====== Source records
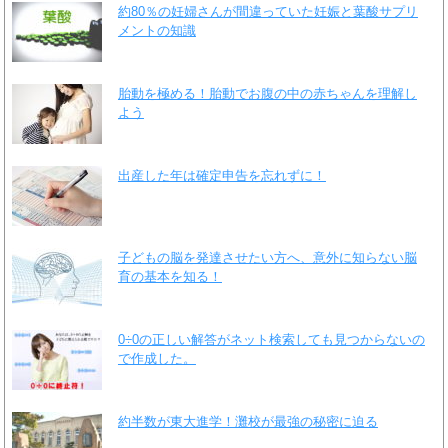
約80％の妊婦さんが間違っていた妊娠と葉酸サプリ
メントの知識
胎動を極める！胎動でお腹の中の赤ちゃんを理解し
よう
出産した年は確定申告を忘れずに！
子どもの脳を発達させたい方へ、意外に知らない脳
育の基本を知る！
0÷0の正しい解答がネット検索しても見つからないの
で作成した。
約半数が東大進学！灘校が最強の秘密に迫る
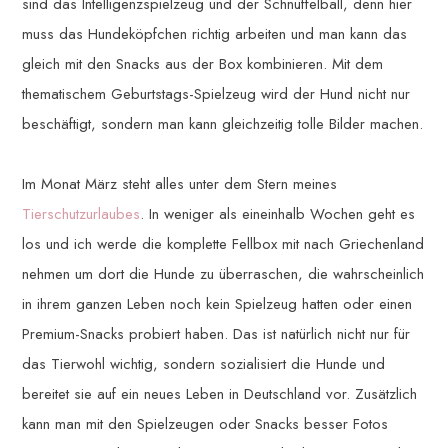
sind das Intelligenzspielzeug und der Schnüffelball, denn hier
muss das Hundeköpfchen richtig arbeiten und man kann das
gleich mit den Snacks aus der Box kombinieren. Mit dem
thematischem Geburtstags-Spielzeug wird der Hund nicht nur
beschäftigt, sondern man kann gleichzeitig tolle Bilder machen.
Im Monat März steht alles unter dem Stern meines
Tierschutzurlaubes
. In weniger als eineinhalb Wochen geht es
los und ich werde die komplette Fellbox mit nach Griechenland
nehmen um dort die Hunde zu überraschen, die wahrscheinlich
in ihrem ganzen Leben noch kein Spielzeug hatten oder einen
Premium-Snacks probiert haben. Das ist natürlich nicht nur für
das Tierwohl wichtig, sondern sozialisiert die Hunde und
bereitet sie auf ein neues Leben in Deutschland vor. Zusätzlich
kann man mit den Spielzeugen oder Snacks besser Fotos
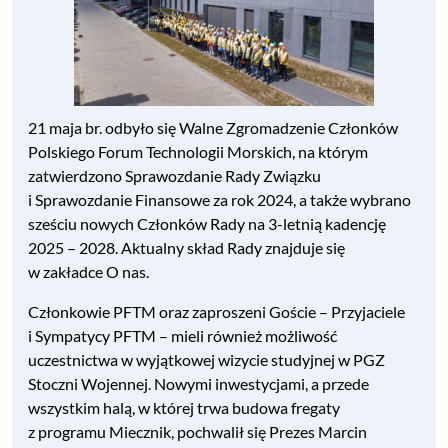
21 maja br. odbyło się Walne Zgromadzenie Członków
Polskiego Forum Technologii Morskich, na którym
zatwierdzono Sprawozdanie Rady Związku
i Sprawozdanie Finansowe za rok 2024, a także wybrano
sześciu nowych Członków Rady na 3-letnią kadencję
2025 – 2028. Aktualny skład Rady znajduje się
w zakładce O nas.
Członkowie PFTM oraz zaproszeni Goście – Przyjaciele
i Sympatycy PFTM – mieli również możliwość
uczestnictwa w wyjątkowej wizycie studyjnej w PGZ
Stoczni Wojennej. Nowymi inwestycjami, a przede
wszystkim halą, w której trwa budowa fregaty
z programu Miecznik, pochwalił się Prezes Marcin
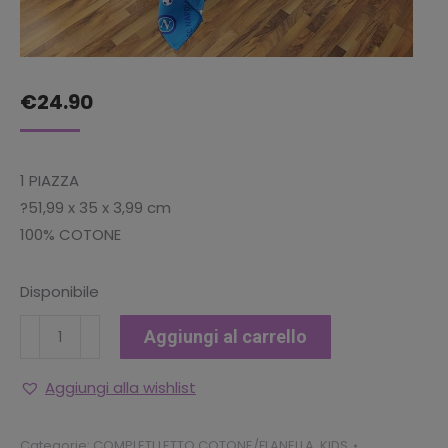
€
24.90
1 PIAZZA
?51,99 x 35 x 3,99 cm
100% COTONE
Disponibile
COPRILETTO
Aggiungi al carrello
NAPOLI
PIQUET
Aggiungi alla wishlist
1
POSTO
Categorie:
COMPLETI LETTO COTONE/FLANELLA
,
KIDS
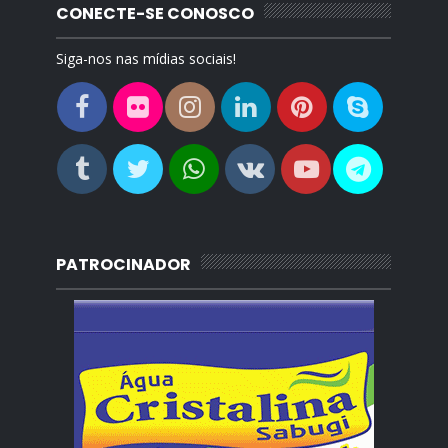
CONECTE-SE CONOSCO
Siga-nos nas mídias sociais!
PATROCINADOR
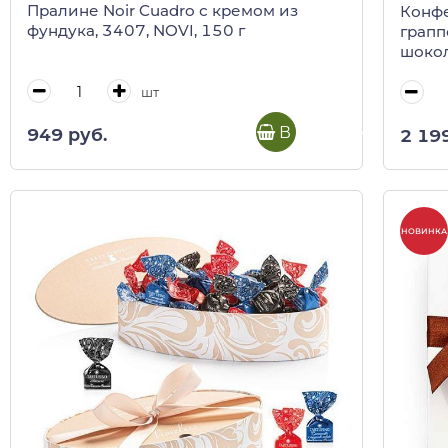
Пралине Noir Cuadro с кремом из
Конфе
фундука, 3407, NOVI, 150 г
грапп
шокол
(пакет
шт
В корзину
949 руб.
2 19
НОВИНКА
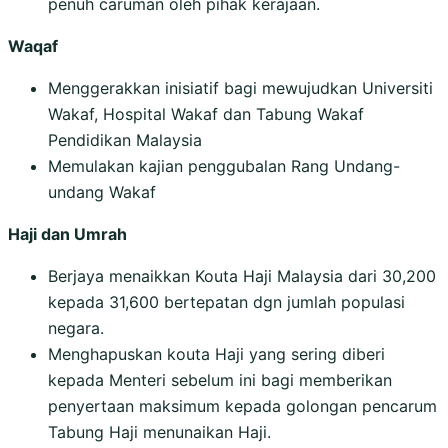
penuh caruman oleh pihak kerajaan.
Waqaf
Menggerakkan inisiatif bagi mewujudkan Universiti
Wakaf, Hospital Wakaf dan Tabung Wakaf
Pendidikan Malaysia
Memulakan kajian penggubalan Rang Undang-
undang Wakaf
Haji dan Umrah
Berjaya menaikkan Kouta Haji Malaysia dari 30,200
kepada 31,600 bertepatan dgn jumlah populasi
negara.
Menghapuskan kouta Haji yang sering diberi
kepada Menteri sebelum ini bagi memberikan
penyertaan maksimum kepada golongan pencarum
Tabung Haji menunaikan Haji.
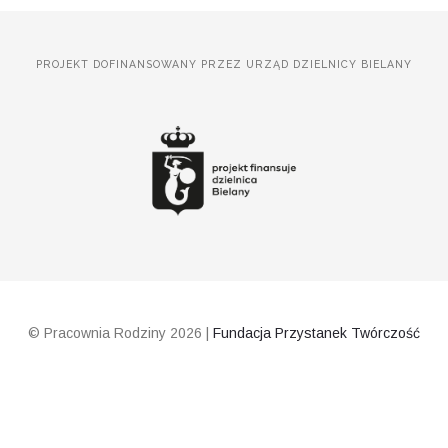
PROJEKT DOFINANSOWANY PRZEZ URZĄD DZIELNICY BIELANY
© Pracownia Rodziny 2026 |
Fundacja Przystanek Twórczość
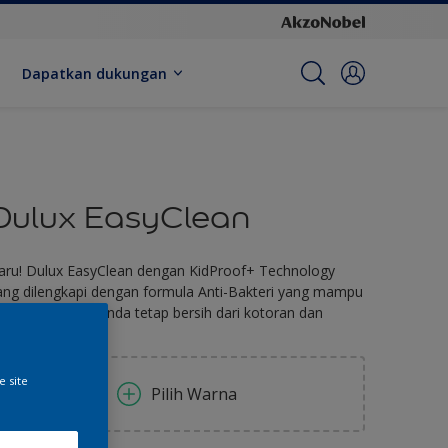
Dapatkan dukungan
Dulux EasyClean
aru! Dulux EasyClean dengan KidProof+ Technology
ang dilengkapi dengan formula Anti-Bakteri yang mampu
enjaga dinding anda tetap bersih dari kotoran dan
akteri
e site
Pilih Warna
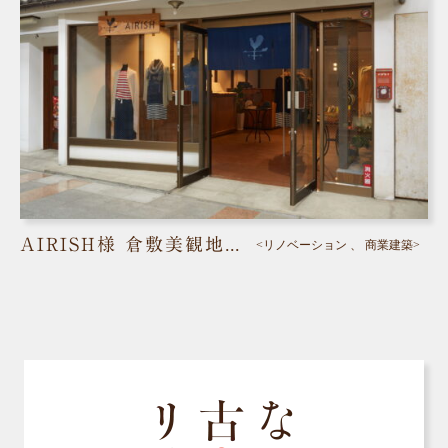
AIRISH様 倉敷美観地区／倉敷市（美観地区）
<リノベーション 、 商業建築>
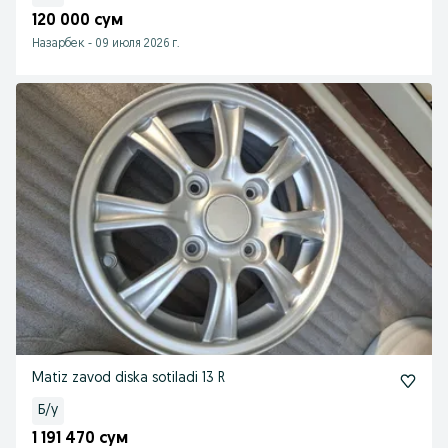
120 000 сум
Назарбек
-
09 июля 2026 г.
Matiz zavod diska sotiladi 13 R
Б/у
1 191 470 сум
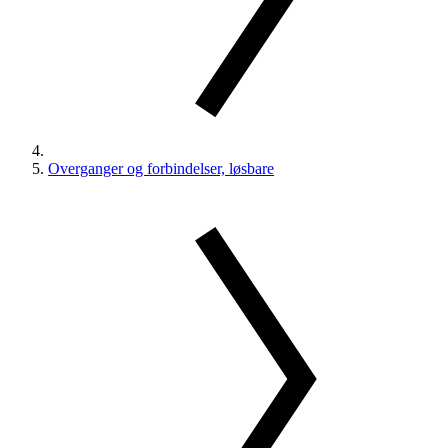
Overganger og forbindelser, løsbare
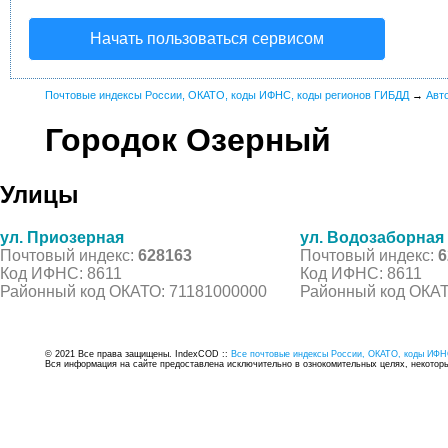
Начать пользоваться сервисом
Почтовые индексы России, ОКАТО, коды ИФНС, коды регионов ГИБДД
→
Авт
Городок Озерный
Улицы
ул. Приозерная
ул. Водозаборная
Почтовый индекс:
628163
Почтовый индекс:
6
Код ИФНС: 8611
Код ИФНС: 8611
Районный код ОКАТО: 71181000000
Районный код ОКАТ
© 2021 Все права защищены. IndexCOD ::
Все почтовые индексы России, ОКАТО, коды ИФН
Вся информация на сайте предоставлена исключительно в ознокомительных целях, некоторые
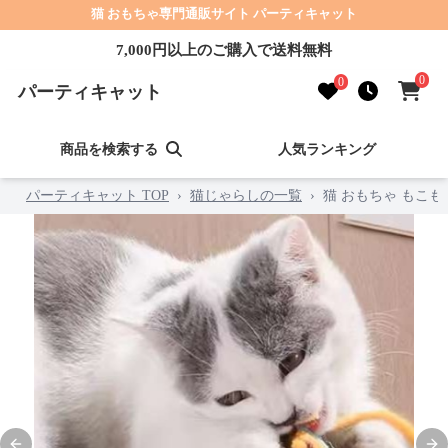
猫 おもちゃ専門通販サイト パーティキャット
7,000円以上のご購入で送料無料
0
0
パーティキャット
商品を検索する
人気ランキング
パーティキャット TOP
›
猫じゃらしの一覧
›
猫 おもちゃ もこ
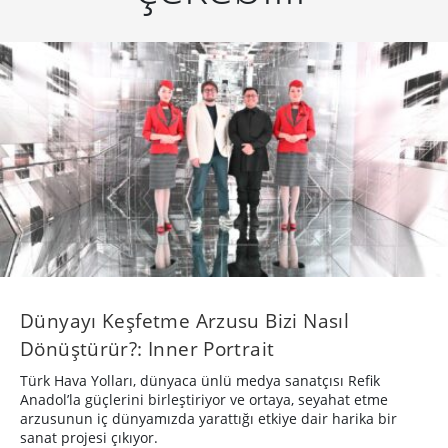
Dünyayı Keşfetme Arzusu Bizi Nasıl
Dönüştürür?: Inner Portrait
Türk Hava Yolları, dünyaca ünlü medya sanatçısı Refik
Anadol’la güçlerini birleştiriyor ve ortaya, seyahat etme
arzusunun iç dünyamızda yarattığı etkiye dair harika bir
sanat projesi çıkıyor.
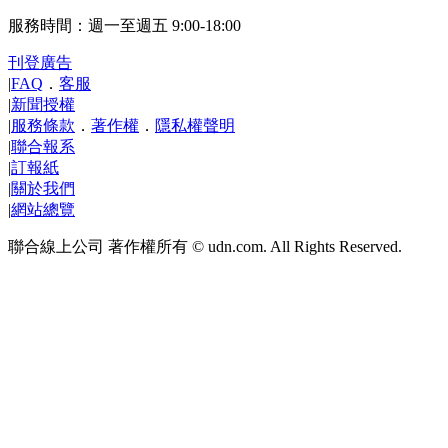
服務時間：週一至週五 9:00-18:00
刊登廣告
|
FAQ
．
客服
|
新聞授權
|
服務條款
．
著作權
．
隱私權聲明
|
聯合報系
|
訂報紙
|
關於我們
|
網站總覽
聯合線上公司 著作權所有 © udn.com. All Rights Reserved.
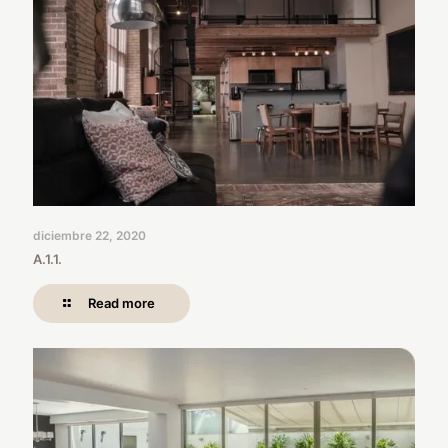
diciembre 22, 2020
A.1.1.
Read more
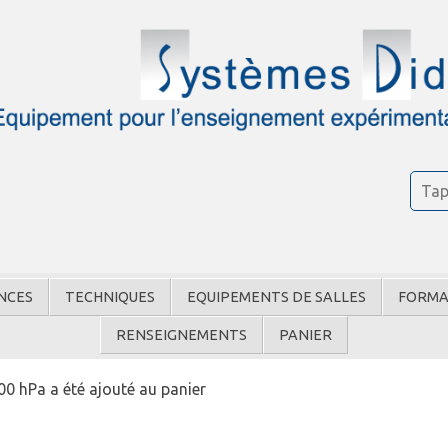
NCES
TECHNIQUES
EQUIPEMENTS DE SALLES
FORMA
RENSEIGNEMENTS
PANIER
500 hPa a été ajouté au panier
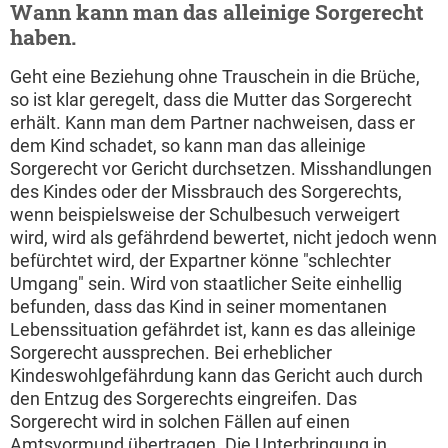
Wann kann man das alleinige Sorgerecht
haben.
Geht eine Beziehung ohne Trauschein in die Brüche,
so ist klar geregelt, dass die Mutter das Sorgerecht
erhält. Kann man dem Partner nachweisen, dass er
dem Kind schadet, so kann man das alleinige
Sorgerecht vor Gericht durchsetzen. Misshandlungen
des Kindes oder der Missbrauch des Sorgerechts,
wenn beispielsweise der Schulbesuch verweigert
wird, wird als gefährdend bewertet, nicht jedoch wenn
befürchtet wird, der Expartner könne "schlechter
Umgang" sein. Wird von staatlicher Seite einhellig
befunden, dass das Kind in seiner momentanen
Lebenssituation gefährdet ist, kann es das alleinige
Sorgerecht aussprechen. Bei erheblicher
Kindeswohlgefährdung kann das Gericht auch durch
den Entzug des Sorgerechts eingreifen. Das
Sorgerecht wird in solchen Fällen auf einen
Amtsvormund übertragen. Die Unterbringung in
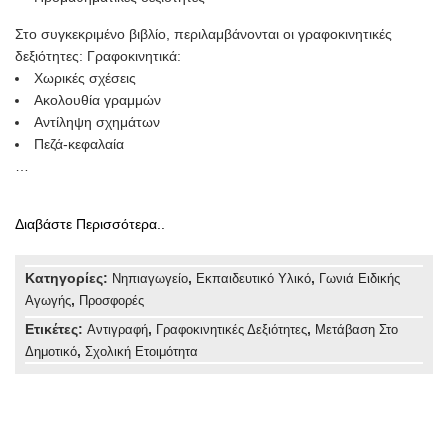
Στο συγκεκριμένο βιβλίο, περιλαμβάνονται οι γραφοκινητικές
δεξιότητες: Γραφοκινητικά:
Χωρικές σχέσεις
Ακολουθία γραμμών
Αντίληψη σχημάτων
Πεζά-κεφαλαία
…
Διαβάστε Περισσότερα..
Κατηγορίες:
,
,
Νηπιαγωγείο
Εκπαιδευτικό Υλικό
Γωνιά Ειδικής
,
Αγωγής
Προσφορές
Ετικέτες:
,
,
Αντιγραφή
Γραφοκινητικές Δεξιότητες
Μετάβαση Στο
,
Δημοτικό
Σχολική Ετοιμότητα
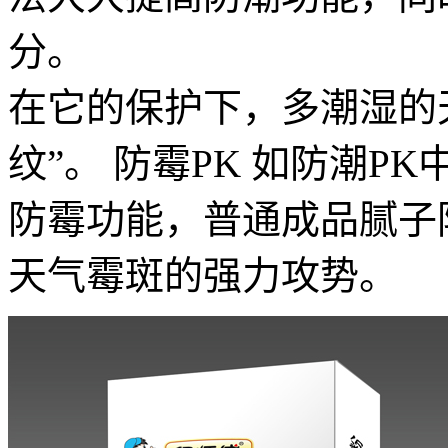
分。
在它的保护下，多潮湿的
纹”。 防霉PK 如防潮
防霉功能，普通成品腻子
天气霉斑的强力攻势。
============
Task goal: Copy every line of text in the records above word for word, keeping the original line order. Leave out the picture markers.

Written solution:
約80％の妊婦さんが間違っていた妊娠と葉酸サプリ
メントの知識
胎動を極める！胎動でお腹の中の赤ちゃんを理解し
よう
出産した年は確定申告を忘れずに！
子どもの脳を発達させたい方へ、意外に知らない脳
育の基本を知る！
0÷0の正しい解答がネット検索しても見つからないの
で作成した。
約半数が東大進学！灘校が最強の秘密に迫る
sind das Intelligenzspielzeug und der Schnüffelball, denn hier
muss das Hundeköpfchen richtig arbeiten und man kann das
gleich mit den Snacks aus der Box kombinieren. Mit dem
thematischem Geburtstags-Spielzeug wird der Hund nicht nur
beschäftigt, sondern man kann gleichzeitig tolle Bilder machen.
Im Monat März steht alles unter dem Stern meines
Tierschutzurlaubes
. In weniger als eineinhalb Wochen geht es
los und ich werde die komplette Fellbox mit nach Griechenland
nehmen um dort die Hunde zu überraschen, die wahrscheinlich
in ihrem ganzen Leben noch kein Spielzeug hatten oder einen
Premium-Snacks probiert haben. Das ist natürlich nicht nur für
das Tierwohl wichtig, sondern sozialisiert die Hunde und
bereitet sie auf ein neues Leben in Deutschland vor. Zusätzlich
kann man mit den Spielzeugen oder Snacks besser Fotos
21 maja br. odbyło się Walne Zgromadzenie Członków
Polskiego Forum Technologii Morskich, na którym
zatwierdzono Sprawozdanie Rady Związku
i Sprawozdanie Finansowe za rok 2024, a także wybrano
sześciu nowych Członków Rady na 3-letnią kadencję
2025 – 2028. Aktualny skład Rady znajduje się
w zakładce O nas.
Członkowie PFTM oraz zaproszeni Goście – Przyjaciele
i Sympatycy PFTM – mieli również możliwość
uczestnictwa w wyjątkowej wizycie studyjnej w PGZ
Stoczni Wojennej. Nowymi inwestycjami, a przede
wszystkim halą, w której trwa budowa fregaty
z programu Miecznik, pochwalił się Prezes Marcin
€
24.90
1 PIAZZA
?51,99 x 35 x 3,99 cm
100% COTONE
Disponibile
COPRILETTO
Aggiungi al carrello
NAPOLI
PIQUET
Aggiungi alla wishlist
1
POSTO
Categorie:
COMPLETI LETTO COTONE/FLANELLA
,
KIDS
CONECTE-SE CONOSCO
Siga-nos nas mídias sociais!
PATROCINADOR
Пралине Noir Cuadro с кремом из
Конфе
фундука, 3407, NOVI, 150 г
грапп
шокол
(пакет
шт
В корзину
949 руб.
2 19
НОВИНКА
penuh caruman oleh pihak kerajaan.
Waqaf
Menggerakkan inisiatif bagi mewujudkan Universiti
Wakaf, Hospital Wakaf dan Tabung Wakaf
Pendidikan Malaysia
Memulakan kajian penggubalan Rang Undang-
undang Wakaf
Haji dan Umrah
Berjaya menaikkan Kouta Haji Malaysia dari 30,200
kepada 31,600 bertepatan dgn jumlah populasi
negara.
Menghapuskan kouta Haji yang sering diberi
kepada Menteri sebelum ini bagi memberikan
penyertaan maksimum kepada golongan pencarum
Tabung Haji menunaikan Haji.
PROJEKT DOFINANSOWANY PRZEZ URZĄD DZIELNICY BIELANY
© Pracownia Rodziny 2026 |
Fundacja Przystanek Twórczość
Dapatkan dukungan
Dulux EasyClean
aru! Dulux EasyClean dengan KidProof+ Technology
ang dilengkapi dengan formula Anti-Bakteri yang mampu
enjaga dinding anda tetap bersih dari kotoran dan
akteri
e site
Pilih Warna
AIRISH様 倉敷美観地区／倉敷市（美観地区）
<リノベーション 、 商業建築>
120 000 сум
Назарбек
-
09 июля 2026 г.
Matiz zavod diska sotiladi 13 R
Б/у
1 191 470 сум
Overganger og forbindelser, løsbare
Начать пользоваться сервисом
Почтовые индексы России, ОКАТО, коды ИФНС, коды регионов ГИБДД
→
Авт
Городок Озерный
Улицы
ул. Приозерная
ул. Водозаборная
Почтовый индекс:
628163
Почтовый индекс:
6
Код ИФНС: 8611
Код ИФНС: 8611
Районный код ОКАТО: 71181000000
Районный код ОКАТ
© 2021 Все права защищены. IndexCOD ::
Все почтовые индексы России, ОКАТО, коды ИФН
Вся информация на сайте предоставлена исключительно в ознокомительных целях, некоторые
猫 おもちゃ専門通販サイト パーティキャット
7,000円以上のご購入で送料無料
0
0
パーティキャット
商品を検索する
人気ランキング
パーティキャット TOP
›
猫じゃらしの一覧
›
猫 おもちゃ もこ
Dünyayı Keşfetme Arzusu Bizi Nasıl
Dönüştürür?: Inner Portrait
Türk Hava Yolları, dünyaca ünlü medya sanatçısı Refik
Anadol’la güçlerini birleştiriyor ve ortaya, seyahat etme
arzusunun iç dünyamızda yarattığı etkiye dair harika bir
sanat projesi çıkıyor.
服務時間：週一至週五 9:00-18:00
刊登廣告
|
FAQ
．
客服
|
新聞授權
|
服務條款
．
著作權
．
隱私權聲明
|
聯合報系
|
訂報紙
|
關於我們
|
網站總覽
聯合線上公司 著作權所有 © udn.com. All Rights Reserved.
diciembre 22, 2020
A.1.1.
Read more
NCES
TECHNIQUES
EQUIPEMENTS DE SALLES
FORMA
RENSEIGNEMENTS
PANIER
500 hPa a été ajouté au panier
Wann kann man das alleinige Sorgerecht
haben.
Geht eine Beziehung ohne Trauschein in die Brüche,
so ist klar geregelt, dass die Mutter das Sorgerecht
erhält. Kann man dem Partner nachweisen, dass er
dem Kind schadet, so kann man das alleinige
Sorgerecht vor Gericht durchsetzen. Misshandlungen
des Kindes oder der Missbrauch des Sorgerechts,
wenn beispielsweise der Schulbesuch verweigert
wird, wird als gefährdend bewertet, nicht jedoch wenn
befürchtet wird, der Expartner könne "schlechter
Umgang" sein. Wird von staatlicher Seite einhellig
befunden, dass das Kind in seiner momentanen
Lebenssituation gefährdet ist, kann es das alleinige
Sorgerecht aussprechen. Bei erheblicher
Kindeswohlgefährdung kann das Gericht auch durch
den Entzug des Sorgerechts eingreifen. Das
Sorgerecht wird in solchen Fällen auf einen
Amtsvormund übertragen. Die Unterbringung in
Στο συγκεκριμένο βιβλίο, περιλαμβάνονται οι γραφοκινητικές
δεξιότητες: Γραφοκινητικά:
Χωρικές σχέσεις
Ακολουθία γραμμών
Αντίληψη σχημάτων
Πεζά-κεφαλαία
…
Διαβάστε Περισσότερα..
Κατηγορίες:
,
,
Νηπιαγωγείο
Εκπαιδευτικό Υλικό
Γωνιά Ειδικής
,
Αγωγής
Προσφορές
Ετικέτες:
,
,
Αντιγραφή
Γραφοκινητικές Δεξιότητες
Μετάβαση Στο
,
Δημοτικό
Σχολική Ετοιμότητα
分。
在它的保护下，多潮湿的
纹”。 防霉PK 如防潮
防霉功能，普通成品腻子
天气霉斑的强力攻势。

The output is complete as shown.